> _WHAT YOU SHOULD DO_
Continue the passage on lipid hydroperoxides in light-exposed intralipid, starting after its final sentence.

Different means to stop or limit lipid hydroperoxide formation, same been tested such as various forms of tubing and different vitamin preparations. The multiple types of tubing (frosted, opaque white, amber, and dark brown) offered limited to no protection, but the multivitamin preparation when added prior to light exposure fully protected against the formation of lipid hydroperoxides. Adding separate preparations of water and fat soluble vitamins also prevented peroxidation but was less effective than the single multivitamin preparation. When exposed to light, however, the multivitamin preparation added to the intralipid showed breakdown of riboflavin and ascorbic acid.89 Although lipid hydroperoxides have the potential for harm in infants in the NICU, there have been no randomized controlled trials examining the benefits or harms from adding multivitamins to intralipids or covering intralipids with aluminum foil. Animal studies have shown some benefits to adding multivitamins to intralipids.90 Other researchers have examined early versus late (after the 5th day of life) introduction of intralipids. By starting intralipids at a later time, infants would potentially be exposed to fewer lipid hydroperoxides. A cochrane review in 2005 of five single center studies, however, found no statistically significant benefits or adverse effects in terms of nutritional and clinical outcomes comparing early versus late intralipid use.91 Currently there is not enough research in neonates to suggest that adding multivitamins to intralipid preparations would prove harmful or beneficial. Aluminum foil covering can theoretically be used, but it may be too cumbersome in practice. Other forms of dark tubing also would need to be studied further for both efficacy and cost-effectiveness.

> _DATA EXTRACT_
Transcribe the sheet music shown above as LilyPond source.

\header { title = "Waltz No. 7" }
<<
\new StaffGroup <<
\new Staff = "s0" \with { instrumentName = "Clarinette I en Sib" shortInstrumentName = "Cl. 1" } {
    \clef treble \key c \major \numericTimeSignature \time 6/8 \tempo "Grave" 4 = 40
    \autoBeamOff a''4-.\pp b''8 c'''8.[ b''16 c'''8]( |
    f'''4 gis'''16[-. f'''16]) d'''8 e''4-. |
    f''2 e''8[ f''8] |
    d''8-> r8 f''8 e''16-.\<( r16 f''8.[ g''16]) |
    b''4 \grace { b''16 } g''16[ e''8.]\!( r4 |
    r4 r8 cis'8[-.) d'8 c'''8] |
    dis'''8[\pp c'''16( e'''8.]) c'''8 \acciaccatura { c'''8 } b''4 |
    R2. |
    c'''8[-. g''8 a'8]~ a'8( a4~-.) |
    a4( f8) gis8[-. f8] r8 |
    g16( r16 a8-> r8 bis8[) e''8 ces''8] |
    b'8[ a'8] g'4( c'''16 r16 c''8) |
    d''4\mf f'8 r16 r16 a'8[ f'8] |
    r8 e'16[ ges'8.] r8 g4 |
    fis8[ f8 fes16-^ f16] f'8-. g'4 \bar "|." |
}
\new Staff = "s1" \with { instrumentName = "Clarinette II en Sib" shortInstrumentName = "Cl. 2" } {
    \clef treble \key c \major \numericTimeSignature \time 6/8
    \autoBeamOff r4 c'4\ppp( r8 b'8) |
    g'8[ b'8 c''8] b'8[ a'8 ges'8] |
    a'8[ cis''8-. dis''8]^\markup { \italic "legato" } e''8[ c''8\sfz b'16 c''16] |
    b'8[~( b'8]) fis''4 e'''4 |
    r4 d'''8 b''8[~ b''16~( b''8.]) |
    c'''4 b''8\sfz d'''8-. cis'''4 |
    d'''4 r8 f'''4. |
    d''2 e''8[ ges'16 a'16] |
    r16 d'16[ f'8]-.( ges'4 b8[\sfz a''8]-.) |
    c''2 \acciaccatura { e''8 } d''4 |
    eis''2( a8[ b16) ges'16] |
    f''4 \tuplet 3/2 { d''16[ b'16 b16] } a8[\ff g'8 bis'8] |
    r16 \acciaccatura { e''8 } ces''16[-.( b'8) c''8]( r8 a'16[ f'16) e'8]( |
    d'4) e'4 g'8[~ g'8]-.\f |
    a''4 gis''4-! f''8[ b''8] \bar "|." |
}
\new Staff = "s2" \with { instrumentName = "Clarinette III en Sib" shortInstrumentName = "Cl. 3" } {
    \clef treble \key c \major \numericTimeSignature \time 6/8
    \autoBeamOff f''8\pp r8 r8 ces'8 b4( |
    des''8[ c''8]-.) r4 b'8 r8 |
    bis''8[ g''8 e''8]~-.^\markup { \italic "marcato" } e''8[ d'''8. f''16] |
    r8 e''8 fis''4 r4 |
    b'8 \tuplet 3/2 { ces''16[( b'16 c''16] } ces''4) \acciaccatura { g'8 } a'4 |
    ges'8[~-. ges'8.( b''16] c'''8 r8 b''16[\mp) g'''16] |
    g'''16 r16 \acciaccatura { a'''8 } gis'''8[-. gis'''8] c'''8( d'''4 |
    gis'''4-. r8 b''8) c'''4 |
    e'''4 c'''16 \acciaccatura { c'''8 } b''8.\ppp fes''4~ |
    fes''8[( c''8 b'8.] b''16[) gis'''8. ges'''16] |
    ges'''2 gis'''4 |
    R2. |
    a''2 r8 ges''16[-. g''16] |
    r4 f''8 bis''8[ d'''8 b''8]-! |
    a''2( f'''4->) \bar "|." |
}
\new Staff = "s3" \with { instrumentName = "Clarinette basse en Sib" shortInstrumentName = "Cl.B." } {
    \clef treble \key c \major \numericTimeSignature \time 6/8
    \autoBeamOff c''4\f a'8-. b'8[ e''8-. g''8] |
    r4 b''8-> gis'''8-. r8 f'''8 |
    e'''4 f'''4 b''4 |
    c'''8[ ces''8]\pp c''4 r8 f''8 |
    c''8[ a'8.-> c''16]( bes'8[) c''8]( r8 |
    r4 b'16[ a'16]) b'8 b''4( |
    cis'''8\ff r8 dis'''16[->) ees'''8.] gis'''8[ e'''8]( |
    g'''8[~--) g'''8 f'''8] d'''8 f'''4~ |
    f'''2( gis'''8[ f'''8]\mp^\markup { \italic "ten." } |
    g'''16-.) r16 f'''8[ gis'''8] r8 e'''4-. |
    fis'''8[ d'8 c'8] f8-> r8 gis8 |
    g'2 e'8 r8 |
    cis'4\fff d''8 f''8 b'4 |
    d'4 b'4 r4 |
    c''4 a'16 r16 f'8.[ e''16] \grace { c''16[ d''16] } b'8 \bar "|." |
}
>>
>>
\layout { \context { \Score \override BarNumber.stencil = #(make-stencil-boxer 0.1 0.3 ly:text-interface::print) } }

> _REPLY_
Disinfectants
Many of the chemicals used in the NICU are also potentially harmful to patients. The main chemical disinfectants used are bleach, ammonium compounds, and isopropyl alcohol. All of these substances are potentially toxic. Isopropyl alcohol can burn the skin of premature infants, especially if not diluted and left on the skin for a prolonged period of time.92,93 If enough isopropyl alcohol is absorbed or ingested, patients could have gastrointestinal hemorrhage, hemolytic anemia, hypotension, or even more serious symptoms like coma, respiratory depression and death. One reported death in a NICU stemmed from accidentally filling a ventilator humidifier with 70% isopropyl alcohol.94 Bleach or sodium hypochlorite, is another common disinfectant used in hospitals. It is an inexpensive germicide that is easy to use and has a broad antimicrobial spectrum. It also does not leave any toxic residuals. Sodium hypochlorite, however, is a corrosive irritant to mucous membranes and can interact with certain chemicals (ammonia or acid) to form toxic chlorine gas. This gas can both irritate mucous membranes and the respiratory tract, leading to possible pneumonitis or pulmonary edema.95 Benzethonium chloride is often mixed with isopropyl alcohol for use as a detergent to sterilize equipment. It is also used in combination with other chemicals as a hand disinfectant and antiseptic. Benzethonium chloride can cause corrosive burns to mucous membranes, skin irritation, pulmonary edema, respiratory muscle paralysis, hypotension, seizures, metabolic acidosis, and in rare cases death.96 All of these chemicals have the potential to harm patients in the NICU, but there have been no detailed studies examining what impact these chemicals may have to patients in the NICU and if they contribute to their complex illnesses. After using these disinfectants, health care workers should allow adequate time for drying and appropriate ventilation of any fumes.
Conclusion
Information and research are scarce concerning many environmental hazards and their impact on neonates. As with many areas related to neonatology, more research needs to be done before care-givers can fully understand the relationship between the developing neonate and the surrounding environment. Data that is available is often times single center data and many studies show conflicting results. In the mean time, health care workers can take some precautionary steps to minimize any potential harm from several of these environmental hazards.